Но Павел всё же не забывает об этнических особенностях римской общины: иудеев-христиан и не собирается их отталкивать излишне резкими жестами. Для этого необходимо всё же не отвергать Закон в принципе, но показать его необходимость и желательность, пусть и преходящую. И он поворачивается лицом к Ветхому завету: «Итак, мы уничтожаем закон верою? Никак!» (3:31). Тем более, что это соответствует его внутренней потребности.
И для утверждения своей позиции Павел обращается к одной из наиболее почитаемых евреями фигур Писания – Аврааму. Тем более, что для него эта фигура была уже привычной, использованная ранее им и близкая его ментальности. Он не считает необходимым приводить многоречивое, подготавливающее слушателей, предисловие, но вводит сразу цитату в своём изложении, желая как бы ошеломить и лишить повода для возражения со стороны слушателей (напомним, преимущественно иудеев. – Ф. Г.): «Если «Авраам оправдался делами, он имеет похвалу, но не пред Богом. Ибо что говорит Писание? Поверил Авраам Богу и это вменилось ему в праведность. Воздаяние делающему вменяется не по милости, но по долгу (т. е. в результате «обмена». – Ф. Г.)». Отметим, что Авраам поверил сам, не под принуждением, т. е. поступил как свободный человек, что важно для Павла. «А не делающему, но верующему в того, кто оправдывает нечестивого, вера его вменяется в праведность» (4:3–5). Невольно звучащее сравнение Авраама с «нечестивым» несколько шокирует. Но это издержки увлечённости Павла, погружённого во внутренний диалог самооправдания своей позиции в утверждении благовестия. И уже во второй раз для подкрепления её добавляется ссылка на Давида: «Так и Давид называет блаженным человека, которому Бог вменяет праведность независимо от дел» (4:6). Ссылка, имеющая дополнительный вес в глазах иудеев-христиан, ибо род Мессии – Иисуса возводился к Давиду. Речь о блаженстве здесь идёт вне зависимости от свершения обрезания. И Павел повторяет свою позицию ещё раз: «Мы говорим, что Аврааму вера вменяется в праведность, когда вменялась? По обрезанию или до обрезания? Не по обрезанию, а до обрезания» (4:9-10). И разъясняет, что обрезание лишь дополняющий факт – лишь «печать праведности через веру, которую имел в необрезании, так что он стал отцом всех верующих в необрезании, чтобы им вменялась праведность, и отцом обрезанных, не только принявших обрезание, но и ходящих по следам веры отца нашего Авраама, которую он имел в необрезании» (4:9-12).

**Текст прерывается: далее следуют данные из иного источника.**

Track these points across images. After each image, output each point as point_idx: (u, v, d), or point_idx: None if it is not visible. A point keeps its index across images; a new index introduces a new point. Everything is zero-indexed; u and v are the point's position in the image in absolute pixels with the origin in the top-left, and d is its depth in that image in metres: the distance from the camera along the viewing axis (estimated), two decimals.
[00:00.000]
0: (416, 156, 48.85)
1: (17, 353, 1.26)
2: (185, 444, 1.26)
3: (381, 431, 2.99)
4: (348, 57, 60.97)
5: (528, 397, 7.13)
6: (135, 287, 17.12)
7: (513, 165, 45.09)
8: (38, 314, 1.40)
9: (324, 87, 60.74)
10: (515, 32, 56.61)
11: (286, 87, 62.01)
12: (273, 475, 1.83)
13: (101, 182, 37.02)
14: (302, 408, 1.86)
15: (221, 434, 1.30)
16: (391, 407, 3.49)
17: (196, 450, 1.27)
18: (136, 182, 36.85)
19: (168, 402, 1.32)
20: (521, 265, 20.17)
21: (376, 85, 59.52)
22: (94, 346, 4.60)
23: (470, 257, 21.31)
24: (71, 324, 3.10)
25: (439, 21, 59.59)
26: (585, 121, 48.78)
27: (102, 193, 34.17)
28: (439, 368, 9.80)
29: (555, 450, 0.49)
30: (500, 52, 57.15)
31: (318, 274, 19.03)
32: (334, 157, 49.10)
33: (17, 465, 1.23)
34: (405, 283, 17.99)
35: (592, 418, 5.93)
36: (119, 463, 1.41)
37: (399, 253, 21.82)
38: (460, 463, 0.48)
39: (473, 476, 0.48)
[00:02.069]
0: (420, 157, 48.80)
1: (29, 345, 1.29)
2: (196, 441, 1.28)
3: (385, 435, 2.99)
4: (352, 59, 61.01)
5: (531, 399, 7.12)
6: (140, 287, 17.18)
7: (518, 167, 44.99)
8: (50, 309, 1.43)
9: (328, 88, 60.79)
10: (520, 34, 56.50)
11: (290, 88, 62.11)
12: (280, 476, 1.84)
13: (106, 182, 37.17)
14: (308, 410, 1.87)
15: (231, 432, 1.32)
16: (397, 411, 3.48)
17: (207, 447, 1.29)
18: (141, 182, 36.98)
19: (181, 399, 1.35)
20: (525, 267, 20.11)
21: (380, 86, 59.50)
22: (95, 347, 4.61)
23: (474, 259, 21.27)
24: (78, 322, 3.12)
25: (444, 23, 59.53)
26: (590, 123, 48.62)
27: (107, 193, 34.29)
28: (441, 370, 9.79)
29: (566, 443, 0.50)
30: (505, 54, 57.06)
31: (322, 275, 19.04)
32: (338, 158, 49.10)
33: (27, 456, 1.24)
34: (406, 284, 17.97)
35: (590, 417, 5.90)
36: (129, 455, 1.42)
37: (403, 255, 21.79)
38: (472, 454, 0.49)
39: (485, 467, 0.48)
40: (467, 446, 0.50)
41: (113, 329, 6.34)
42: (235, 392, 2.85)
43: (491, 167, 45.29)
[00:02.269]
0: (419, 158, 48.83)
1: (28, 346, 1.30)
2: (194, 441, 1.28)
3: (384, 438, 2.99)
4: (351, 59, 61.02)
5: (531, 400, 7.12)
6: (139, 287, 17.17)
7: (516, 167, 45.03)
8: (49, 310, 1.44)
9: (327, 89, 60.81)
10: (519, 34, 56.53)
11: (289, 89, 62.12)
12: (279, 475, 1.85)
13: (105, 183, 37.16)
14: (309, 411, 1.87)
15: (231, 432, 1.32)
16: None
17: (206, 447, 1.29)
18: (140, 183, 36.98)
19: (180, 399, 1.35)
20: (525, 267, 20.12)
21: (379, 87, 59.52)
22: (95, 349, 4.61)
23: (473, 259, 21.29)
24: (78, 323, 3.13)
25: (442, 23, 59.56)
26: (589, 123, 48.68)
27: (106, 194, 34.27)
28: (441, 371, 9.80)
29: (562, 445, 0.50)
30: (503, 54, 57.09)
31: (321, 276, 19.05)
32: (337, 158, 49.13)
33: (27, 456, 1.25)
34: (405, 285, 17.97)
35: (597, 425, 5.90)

Мысль Павла в данном случае выражена предельно чётко: для вхождения в «блаженство» первична вера. а обрезание лишь свидетельство свершённого, причём не непременное условие получение этого «блаженства». Необходимость этого обрезания Павел опускает, понимая опасность такого рода полемики. Как собственно, и категоричность отрицания обрезания. Ведь, в конце концов, обрезание не мешало иудохристианам быть христианами. Да и собственное обрезание не вменялось Павлу в качестве порочащего. В том числе, им самим. Очевидная причина непримиримости Павла связана с контингентом неофитов, с которым работал Павел, состоящий из язычников, культурный код которых ни в коей мере не соприкасался с обрезанием. И требовать от них принудительного обрезания, как это считали иудеи, значило на корню подорвать возможность расширения миссионерской практики среди них. Собственно по поводу обрезания иудохристиан Павел не протестовал, что де-факто и было зафиксировано на Иерусалимском соборе: в разделении сферы действия Павла – у язычников и Петра – среди иудеев. Успешность позиции Павла, как показало время, подтвердилась. Вопреки, заметим, в какой-то мере, его надеждам.